** Opening Data for the task block **

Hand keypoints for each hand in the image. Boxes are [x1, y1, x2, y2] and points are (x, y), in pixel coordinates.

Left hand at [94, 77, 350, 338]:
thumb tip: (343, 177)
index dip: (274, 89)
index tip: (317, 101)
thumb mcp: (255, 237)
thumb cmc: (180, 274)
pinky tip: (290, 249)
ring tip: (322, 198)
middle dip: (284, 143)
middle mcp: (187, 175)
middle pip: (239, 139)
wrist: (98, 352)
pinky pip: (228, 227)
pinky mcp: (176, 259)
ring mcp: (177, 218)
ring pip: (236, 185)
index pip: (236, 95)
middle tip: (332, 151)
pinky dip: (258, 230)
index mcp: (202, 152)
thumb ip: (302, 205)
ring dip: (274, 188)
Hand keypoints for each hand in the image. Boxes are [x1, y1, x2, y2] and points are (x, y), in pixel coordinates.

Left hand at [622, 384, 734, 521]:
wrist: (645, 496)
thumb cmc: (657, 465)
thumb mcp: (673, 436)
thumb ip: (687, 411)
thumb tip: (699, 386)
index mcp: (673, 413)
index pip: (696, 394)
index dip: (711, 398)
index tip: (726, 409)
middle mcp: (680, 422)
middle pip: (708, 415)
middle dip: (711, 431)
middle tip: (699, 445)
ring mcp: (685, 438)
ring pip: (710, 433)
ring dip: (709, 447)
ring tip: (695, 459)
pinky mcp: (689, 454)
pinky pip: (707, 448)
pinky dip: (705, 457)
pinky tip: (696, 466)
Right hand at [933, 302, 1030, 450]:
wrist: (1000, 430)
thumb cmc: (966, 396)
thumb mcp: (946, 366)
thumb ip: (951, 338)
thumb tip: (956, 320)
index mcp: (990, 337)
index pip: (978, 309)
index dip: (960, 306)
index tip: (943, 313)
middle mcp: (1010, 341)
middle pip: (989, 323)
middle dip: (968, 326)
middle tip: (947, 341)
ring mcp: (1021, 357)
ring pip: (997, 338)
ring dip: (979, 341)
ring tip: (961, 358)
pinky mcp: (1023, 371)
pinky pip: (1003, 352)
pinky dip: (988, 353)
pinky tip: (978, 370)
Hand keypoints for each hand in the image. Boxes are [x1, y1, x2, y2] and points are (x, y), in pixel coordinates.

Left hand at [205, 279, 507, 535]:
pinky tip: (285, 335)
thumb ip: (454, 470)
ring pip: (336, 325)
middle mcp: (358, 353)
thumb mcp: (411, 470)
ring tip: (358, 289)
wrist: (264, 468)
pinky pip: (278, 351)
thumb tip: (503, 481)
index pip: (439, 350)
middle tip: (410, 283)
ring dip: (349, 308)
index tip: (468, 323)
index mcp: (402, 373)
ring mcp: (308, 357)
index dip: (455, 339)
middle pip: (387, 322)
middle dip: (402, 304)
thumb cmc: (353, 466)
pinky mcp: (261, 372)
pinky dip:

** Closing Data for the task block **

**Task goal**
Output, from the data above, the lines from the line with "thumb tip: (699, 386)" to the line with "index pip: (439, 350)" exactly as they stand, both ends included and nothing else.

**Response below**
thumb tip: (699, 386)
index mcp: (673, 413)
index pip: (696, 394)
index dip: (711, 398)
index tip: (726, 409)
middle mcp: (680, 422)
middle pip: (708, 415)
middle dip: (711, 431)
middle tip: (699, 445)
ring mcp: (685, 438)
ring pip: (710, 433)
ring dip: (709, 447)
ring tip: (695, 459)
pinky mcp: (689, 454)
pinky pip: (707, 448)
pinky dip: (705, 457)
pinky tip: (696, 466)
Right hand at [933, 302, 1030, 450]:
wrist: (1000, 430)
thumb cmc: (966, 396)
thumb mcp: (946, 366)
thumb ip: (951, 338)
thumb tip: (956, 320)
index mcp: (990, 337)
index pip: (978, 309)
index dip: (960, 306)
index tip: (943, 313)
middle mcp: (1010, 341)
middle pip: (989, 323)
middle dip: (968, 326)
middle tip: (947, 341)
ring mcp: (1021, 357)
ring pip: (997, 338)
ring dip: (979, 341)
ring tip: (961, 358)
pinky mcp: (1023, 371)
pinky pip: (1003, 352)
pinky dip: (988, 353)
pinky tip: (978, 370)
Hand keypoints for each hand in the image. Boxes are [x1, y1, x2, y2] and points are (x, y), in pixel coordinates.

Left hand at [205, 279, 507, 535]:
pinky tip: (285, 335)
thumb ip: (454, 470)
ring pip: (336, 325)
middle mcp: (358, 353)
thumb mcp: (411, 470)
ring tip: (358, 289)
wrist: (264, 468)
pinky pip: (278, 351)
thumb tip: (503, 481)
index pip: (439, 350)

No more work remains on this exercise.